What you have to do: Please retype the entries below exactly, only from their first line through the line containing "2: (130, 224, 0.68)", leaving every picture out.

•••••

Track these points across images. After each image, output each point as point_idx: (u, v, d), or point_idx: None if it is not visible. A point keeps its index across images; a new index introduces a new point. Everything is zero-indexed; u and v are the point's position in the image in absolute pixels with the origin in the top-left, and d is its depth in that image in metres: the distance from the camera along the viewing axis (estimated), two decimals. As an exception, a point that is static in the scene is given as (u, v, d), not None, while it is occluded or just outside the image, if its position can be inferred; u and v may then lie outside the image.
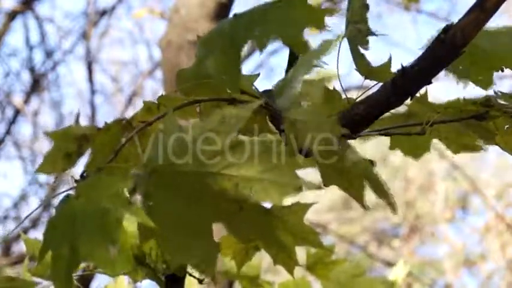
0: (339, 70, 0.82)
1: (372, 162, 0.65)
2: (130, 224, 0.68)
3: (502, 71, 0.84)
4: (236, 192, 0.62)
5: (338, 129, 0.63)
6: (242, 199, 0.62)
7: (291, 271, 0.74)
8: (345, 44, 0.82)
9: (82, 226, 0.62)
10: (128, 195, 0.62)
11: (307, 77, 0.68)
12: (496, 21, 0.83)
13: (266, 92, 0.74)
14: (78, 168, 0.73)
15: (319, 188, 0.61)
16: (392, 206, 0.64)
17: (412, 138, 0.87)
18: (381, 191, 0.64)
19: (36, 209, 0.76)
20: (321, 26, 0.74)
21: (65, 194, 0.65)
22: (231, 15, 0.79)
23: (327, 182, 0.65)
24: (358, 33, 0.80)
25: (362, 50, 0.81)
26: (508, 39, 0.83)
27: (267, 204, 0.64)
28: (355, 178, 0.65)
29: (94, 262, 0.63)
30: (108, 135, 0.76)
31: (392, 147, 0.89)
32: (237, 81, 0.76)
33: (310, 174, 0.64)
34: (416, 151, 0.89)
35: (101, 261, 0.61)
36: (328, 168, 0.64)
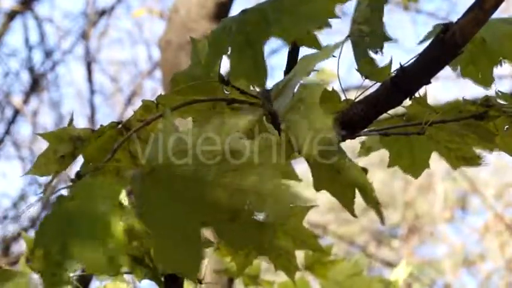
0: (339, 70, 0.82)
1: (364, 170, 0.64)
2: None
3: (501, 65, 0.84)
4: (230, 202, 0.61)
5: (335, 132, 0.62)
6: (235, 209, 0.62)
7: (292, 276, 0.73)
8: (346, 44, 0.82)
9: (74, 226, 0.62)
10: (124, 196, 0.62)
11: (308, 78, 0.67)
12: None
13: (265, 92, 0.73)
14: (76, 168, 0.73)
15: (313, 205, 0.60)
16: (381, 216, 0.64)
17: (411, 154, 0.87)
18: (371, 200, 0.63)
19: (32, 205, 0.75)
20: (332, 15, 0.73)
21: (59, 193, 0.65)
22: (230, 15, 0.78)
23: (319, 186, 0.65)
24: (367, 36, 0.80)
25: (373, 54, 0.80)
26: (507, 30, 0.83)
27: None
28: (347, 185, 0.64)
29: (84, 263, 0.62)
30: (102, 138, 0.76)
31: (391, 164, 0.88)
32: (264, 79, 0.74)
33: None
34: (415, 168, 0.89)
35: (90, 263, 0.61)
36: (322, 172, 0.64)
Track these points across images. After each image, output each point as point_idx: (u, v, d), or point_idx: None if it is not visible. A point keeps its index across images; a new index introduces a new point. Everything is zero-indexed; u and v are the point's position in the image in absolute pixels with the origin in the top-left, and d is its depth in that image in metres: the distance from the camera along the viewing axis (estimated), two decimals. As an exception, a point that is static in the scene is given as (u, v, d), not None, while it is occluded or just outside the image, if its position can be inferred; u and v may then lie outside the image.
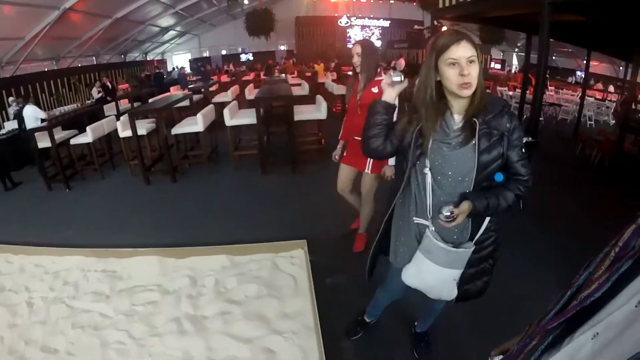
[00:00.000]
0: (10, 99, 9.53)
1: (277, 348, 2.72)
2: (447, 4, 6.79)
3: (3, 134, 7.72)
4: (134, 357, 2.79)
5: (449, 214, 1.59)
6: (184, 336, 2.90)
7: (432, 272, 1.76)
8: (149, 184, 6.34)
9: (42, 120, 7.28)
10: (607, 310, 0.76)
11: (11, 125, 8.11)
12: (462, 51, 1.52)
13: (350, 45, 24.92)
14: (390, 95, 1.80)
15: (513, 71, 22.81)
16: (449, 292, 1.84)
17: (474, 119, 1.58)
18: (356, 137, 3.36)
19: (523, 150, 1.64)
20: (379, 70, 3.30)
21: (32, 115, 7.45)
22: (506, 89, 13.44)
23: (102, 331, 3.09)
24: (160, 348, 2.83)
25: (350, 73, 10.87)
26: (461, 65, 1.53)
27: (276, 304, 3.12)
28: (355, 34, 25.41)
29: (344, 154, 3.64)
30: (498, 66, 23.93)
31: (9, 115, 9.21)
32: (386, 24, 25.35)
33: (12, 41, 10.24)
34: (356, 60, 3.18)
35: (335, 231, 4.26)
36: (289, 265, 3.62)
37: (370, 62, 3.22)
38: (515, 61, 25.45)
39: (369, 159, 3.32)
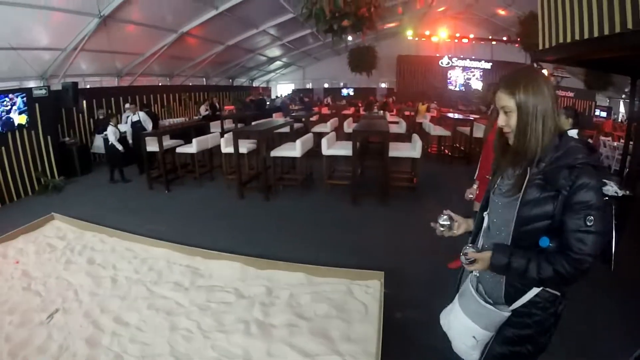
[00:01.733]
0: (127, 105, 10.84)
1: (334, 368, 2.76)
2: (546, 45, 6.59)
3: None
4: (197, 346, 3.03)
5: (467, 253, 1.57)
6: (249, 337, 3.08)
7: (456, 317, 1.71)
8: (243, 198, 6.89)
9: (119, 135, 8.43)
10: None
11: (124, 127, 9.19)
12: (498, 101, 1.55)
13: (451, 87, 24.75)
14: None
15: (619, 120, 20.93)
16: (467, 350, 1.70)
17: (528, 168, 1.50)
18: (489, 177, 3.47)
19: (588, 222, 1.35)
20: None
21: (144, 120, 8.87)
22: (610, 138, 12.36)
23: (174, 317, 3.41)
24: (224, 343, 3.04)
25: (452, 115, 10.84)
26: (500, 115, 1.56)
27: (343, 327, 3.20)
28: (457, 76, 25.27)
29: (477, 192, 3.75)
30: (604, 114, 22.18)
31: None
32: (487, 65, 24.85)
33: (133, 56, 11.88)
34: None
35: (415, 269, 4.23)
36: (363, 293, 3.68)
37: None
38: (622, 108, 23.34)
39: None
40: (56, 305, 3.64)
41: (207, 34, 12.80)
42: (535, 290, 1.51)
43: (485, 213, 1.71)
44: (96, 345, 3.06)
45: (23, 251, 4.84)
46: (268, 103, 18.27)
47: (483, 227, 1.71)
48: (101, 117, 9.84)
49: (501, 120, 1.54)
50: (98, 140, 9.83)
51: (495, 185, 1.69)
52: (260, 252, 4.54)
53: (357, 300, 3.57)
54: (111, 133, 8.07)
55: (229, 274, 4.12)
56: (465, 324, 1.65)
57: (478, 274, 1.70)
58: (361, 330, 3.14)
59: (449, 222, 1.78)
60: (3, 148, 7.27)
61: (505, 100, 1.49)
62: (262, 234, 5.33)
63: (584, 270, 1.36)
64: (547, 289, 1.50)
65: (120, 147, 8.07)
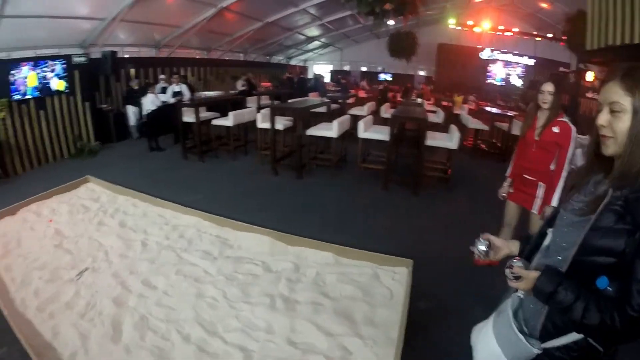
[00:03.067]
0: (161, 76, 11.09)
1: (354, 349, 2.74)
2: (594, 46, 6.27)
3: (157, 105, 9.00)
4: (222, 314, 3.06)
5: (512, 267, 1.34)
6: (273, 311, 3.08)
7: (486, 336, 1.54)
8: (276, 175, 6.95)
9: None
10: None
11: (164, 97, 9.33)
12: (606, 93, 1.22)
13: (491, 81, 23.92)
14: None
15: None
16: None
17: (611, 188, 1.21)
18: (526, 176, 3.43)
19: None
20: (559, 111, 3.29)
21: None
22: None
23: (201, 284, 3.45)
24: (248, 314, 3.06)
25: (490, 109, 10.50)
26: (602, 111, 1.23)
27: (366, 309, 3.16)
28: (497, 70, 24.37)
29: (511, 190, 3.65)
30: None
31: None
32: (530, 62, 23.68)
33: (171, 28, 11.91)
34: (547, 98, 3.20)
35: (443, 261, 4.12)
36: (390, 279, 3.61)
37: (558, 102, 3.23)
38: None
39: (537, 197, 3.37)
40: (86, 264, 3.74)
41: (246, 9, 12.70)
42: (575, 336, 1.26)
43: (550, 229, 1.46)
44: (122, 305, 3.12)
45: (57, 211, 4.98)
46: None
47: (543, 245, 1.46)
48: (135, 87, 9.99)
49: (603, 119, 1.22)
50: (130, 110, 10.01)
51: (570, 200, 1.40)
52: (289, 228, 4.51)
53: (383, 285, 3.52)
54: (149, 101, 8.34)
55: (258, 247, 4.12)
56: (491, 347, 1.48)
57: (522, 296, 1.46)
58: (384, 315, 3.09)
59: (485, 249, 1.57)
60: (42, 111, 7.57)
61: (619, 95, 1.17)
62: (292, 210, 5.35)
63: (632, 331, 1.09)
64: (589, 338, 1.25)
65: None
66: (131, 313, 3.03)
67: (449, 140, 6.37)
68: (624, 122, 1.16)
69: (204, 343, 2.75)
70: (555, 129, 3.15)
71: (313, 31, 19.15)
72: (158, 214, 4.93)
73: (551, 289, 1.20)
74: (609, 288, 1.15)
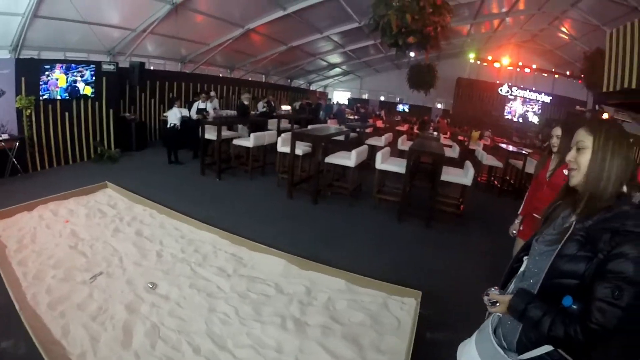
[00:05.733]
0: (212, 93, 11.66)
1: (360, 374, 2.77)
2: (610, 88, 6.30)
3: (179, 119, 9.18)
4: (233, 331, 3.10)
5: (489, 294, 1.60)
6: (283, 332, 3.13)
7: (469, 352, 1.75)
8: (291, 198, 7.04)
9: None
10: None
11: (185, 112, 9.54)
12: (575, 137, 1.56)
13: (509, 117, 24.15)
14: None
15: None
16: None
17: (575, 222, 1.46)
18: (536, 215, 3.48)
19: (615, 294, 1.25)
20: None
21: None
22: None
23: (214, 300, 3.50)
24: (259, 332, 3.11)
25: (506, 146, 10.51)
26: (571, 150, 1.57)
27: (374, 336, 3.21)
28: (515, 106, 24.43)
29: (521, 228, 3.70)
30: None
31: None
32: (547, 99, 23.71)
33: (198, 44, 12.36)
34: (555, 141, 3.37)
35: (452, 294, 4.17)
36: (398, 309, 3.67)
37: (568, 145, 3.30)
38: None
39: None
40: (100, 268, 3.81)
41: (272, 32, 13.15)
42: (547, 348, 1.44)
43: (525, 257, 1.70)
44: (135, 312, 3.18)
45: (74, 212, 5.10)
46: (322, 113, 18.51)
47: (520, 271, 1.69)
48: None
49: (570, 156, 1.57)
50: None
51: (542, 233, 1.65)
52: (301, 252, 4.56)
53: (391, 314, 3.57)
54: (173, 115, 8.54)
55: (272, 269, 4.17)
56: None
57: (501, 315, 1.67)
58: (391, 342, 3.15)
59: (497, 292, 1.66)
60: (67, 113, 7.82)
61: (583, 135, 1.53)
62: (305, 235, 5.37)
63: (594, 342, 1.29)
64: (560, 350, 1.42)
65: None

•••••

Expected answer:
Track these points across images. After each image, output each point as point_idx: (u, v, d), or point_idx: None if it is not visible. A point keeps its index across images; a new index introduces a new point. Everything is zero-indexed; u and v are the point's position in the image in absolute pixels with the origin in the top-left, and d is its depth in that image in metres: the distance from the camera along the viewing axis (estimated), two decimals. As an exception, a point that is static in the scene is given as (u, v, d), not None, while it is occluded or just outside the image, if its position can be inferred; u and v may then lie outside the image.
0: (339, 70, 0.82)
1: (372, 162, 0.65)
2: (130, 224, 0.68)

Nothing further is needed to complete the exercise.